Beneath this instruction is a block of data; output from it exactly the lines that run from the one containing "thumb mcp: (165, 123)" through the one containing "pinky mcp: (206, 202)", inclusive.

*** Opening of Data under study ***

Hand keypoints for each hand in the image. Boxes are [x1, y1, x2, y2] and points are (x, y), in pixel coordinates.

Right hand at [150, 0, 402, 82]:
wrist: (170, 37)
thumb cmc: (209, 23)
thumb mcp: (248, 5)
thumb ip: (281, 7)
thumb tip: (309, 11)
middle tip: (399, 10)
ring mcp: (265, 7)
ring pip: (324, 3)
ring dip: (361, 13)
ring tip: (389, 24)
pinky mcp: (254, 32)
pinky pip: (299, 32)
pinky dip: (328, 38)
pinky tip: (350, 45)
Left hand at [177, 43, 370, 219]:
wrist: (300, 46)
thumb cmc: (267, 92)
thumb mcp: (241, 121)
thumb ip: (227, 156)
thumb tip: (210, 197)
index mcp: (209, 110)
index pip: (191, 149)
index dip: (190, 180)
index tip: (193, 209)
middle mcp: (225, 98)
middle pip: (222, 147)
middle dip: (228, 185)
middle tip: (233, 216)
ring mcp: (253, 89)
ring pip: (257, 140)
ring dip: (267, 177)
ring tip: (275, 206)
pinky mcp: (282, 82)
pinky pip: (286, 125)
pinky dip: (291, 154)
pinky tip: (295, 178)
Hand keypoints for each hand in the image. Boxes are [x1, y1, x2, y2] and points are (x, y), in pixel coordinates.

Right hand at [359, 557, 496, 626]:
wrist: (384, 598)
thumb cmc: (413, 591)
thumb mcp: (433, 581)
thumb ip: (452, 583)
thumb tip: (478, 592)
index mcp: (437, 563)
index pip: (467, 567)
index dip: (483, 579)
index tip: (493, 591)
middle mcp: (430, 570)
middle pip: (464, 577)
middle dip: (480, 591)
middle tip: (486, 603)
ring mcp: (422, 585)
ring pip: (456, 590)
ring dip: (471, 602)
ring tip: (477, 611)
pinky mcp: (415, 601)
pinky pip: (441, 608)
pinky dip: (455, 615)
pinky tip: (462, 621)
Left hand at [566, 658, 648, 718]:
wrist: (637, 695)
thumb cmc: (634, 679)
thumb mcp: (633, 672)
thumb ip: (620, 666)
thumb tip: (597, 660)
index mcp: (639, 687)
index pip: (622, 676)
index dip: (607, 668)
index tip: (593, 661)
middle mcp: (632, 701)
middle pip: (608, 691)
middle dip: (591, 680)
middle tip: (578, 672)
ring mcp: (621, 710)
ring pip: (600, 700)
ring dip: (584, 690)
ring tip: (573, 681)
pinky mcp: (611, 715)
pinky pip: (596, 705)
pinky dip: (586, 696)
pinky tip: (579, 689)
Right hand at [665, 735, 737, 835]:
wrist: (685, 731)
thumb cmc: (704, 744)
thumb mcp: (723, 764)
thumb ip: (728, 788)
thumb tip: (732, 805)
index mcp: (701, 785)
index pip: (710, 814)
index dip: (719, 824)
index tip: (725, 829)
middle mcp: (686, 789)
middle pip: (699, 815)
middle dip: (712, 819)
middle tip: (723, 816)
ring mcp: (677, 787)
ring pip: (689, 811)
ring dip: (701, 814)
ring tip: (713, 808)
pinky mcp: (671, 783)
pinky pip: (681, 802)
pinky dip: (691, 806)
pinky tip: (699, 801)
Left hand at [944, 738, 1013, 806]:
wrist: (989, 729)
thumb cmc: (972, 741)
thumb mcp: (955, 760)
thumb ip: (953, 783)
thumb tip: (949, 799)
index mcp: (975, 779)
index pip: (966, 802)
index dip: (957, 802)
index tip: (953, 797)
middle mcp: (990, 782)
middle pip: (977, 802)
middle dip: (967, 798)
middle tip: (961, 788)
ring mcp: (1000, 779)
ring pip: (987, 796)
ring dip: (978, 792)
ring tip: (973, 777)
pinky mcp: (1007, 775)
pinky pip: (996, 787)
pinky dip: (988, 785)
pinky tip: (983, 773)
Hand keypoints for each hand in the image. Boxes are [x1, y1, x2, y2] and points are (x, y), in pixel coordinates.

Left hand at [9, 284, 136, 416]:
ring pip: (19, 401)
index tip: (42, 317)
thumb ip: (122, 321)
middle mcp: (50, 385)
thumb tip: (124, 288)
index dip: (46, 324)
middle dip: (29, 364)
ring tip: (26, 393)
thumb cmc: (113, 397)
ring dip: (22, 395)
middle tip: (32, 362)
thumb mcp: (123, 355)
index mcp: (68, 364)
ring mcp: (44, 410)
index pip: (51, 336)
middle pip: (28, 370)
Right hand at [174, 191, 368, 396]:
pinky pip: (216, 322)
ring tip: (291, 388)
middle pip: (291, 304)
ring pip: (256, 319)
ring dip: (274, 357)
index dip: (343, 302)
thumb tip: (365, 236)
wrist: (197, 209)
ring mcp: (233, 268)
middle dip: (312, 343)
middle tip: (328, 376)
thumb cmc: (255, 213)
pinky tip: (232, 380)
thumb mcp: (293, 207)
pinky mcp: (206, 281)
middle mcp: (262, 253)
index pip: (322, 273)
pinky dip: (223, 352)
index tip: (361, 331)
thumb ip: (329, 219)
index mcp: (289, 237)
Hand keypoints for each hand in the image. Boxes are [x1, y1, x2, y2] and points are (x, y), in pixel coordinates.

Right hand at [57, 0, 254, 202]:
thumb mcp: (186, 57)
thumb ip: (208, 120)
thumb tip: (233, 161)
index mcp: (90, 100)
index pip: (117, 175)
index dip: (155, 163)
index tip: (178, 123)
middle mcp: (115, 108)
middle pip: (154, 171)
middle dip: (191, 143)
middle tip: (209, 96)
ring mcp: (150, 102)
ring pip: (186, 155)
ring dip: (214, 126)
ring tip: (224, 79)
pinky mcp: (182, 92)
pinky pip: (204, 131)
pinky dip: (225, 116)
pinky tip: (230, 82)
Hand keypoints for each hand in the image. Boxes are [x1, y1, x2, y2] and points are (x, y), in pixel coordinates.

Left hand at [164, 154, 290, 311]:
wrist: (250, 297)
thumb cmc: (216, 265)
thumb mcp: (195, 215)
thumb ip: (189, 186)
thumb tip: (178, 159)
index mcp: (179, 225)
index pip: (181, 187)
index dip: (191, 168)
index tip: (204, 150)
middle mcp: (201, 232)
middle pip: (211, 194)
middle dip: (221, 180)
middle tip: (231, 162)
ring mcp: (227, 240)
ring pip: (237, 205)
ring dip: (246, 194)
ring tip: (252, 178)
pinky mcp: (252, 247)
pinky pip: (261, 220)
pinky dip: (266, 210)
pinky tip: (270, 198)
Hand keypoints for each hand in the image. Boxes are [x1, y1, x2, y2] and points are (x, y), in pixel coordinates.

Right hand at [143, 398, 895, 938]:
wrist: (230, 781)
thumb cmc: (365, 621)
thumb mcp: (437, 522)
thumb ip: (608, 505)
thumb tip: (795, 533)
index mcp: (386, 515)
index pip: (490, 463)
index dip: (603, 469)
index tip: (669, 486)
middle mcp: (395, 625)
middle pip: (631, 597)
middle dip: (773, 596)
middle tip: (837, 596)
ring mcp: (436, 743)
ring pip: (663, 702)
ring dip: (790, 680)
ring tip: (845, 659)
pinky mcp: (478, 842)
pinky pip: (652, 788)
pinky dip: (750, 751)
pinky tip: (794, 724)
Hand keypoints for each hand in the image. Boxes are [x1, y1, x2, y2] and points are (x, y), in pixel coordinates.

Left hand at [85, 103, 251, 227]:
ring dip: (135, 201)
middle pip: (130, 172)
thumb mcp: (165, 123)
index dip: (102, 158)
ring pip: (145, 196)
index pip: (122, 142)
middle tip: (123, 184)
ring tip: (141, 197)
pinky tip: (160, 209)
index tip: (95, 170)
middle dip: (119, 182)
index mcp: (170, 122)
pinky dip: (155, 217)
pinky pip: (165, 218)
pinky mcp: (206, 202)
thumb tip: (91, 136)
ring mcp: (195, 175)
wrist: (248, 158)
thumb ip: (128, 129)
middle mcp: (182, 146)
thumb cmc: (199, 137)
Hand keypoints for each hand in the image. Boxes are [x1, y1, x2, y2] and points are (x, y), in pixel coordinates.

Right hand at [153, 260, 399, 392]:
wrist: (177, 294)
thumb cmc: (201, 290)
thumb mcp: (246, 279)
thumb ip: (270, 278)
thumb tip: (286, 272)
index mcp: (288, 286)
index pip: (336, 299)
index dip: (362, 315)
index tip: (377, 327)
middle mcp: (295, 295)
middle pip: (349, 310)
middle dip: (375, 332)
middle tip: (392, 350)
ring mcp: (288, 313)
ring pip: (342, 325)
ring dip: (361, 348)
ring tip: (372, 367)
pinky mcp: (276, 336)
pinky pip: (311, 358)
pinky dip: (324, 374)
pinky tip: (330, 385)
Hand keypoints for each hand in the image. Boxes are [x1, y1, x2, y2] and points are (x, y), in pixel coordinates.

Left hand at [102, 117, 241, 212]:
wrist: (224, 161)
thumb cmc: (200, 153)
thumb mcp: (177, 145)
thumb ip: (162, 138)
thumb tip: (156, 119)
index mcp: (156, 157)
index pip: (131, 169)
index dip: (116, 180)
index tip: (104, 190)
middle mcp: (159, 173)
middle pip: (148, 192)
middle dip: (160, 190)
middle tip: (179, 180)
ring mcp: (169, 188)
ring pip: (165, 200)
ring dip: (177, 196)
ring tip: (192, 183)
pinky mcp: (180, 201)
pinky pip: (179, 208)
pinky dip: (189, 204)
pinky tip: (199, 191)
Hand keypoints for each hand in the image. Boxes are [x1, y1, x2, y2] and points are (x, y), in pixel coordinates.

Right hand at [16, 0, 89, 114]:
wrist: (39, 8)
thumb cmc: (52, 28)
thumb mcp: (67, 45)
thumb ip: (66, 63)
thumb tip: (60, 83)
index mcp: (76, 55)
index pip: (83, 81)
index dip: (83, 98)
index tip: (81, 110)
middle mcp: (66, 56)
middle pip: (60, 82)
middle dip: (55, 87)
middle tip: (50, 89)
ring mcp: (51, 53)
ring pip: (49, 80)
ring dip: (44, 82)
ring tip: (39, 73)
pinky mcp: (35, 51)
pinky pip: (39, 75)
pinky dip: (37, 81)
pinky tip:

*** Close of Data under study ***

Task solution –
thumb mcp: (165, 123)
index dip: (102, 158)
ring pip: (145, 196)
index pip: (122, 142)
middle tip: (123, 184)
ring tip: (141, 197)
pinky tip: (160, 209)
index tip: (95, 170)
middle dip: (119, 182)
index mcp: (170, 122)
pinky dip: (155, 217)
pinky pip: (165, 218)
pinky mcp: (206, 202)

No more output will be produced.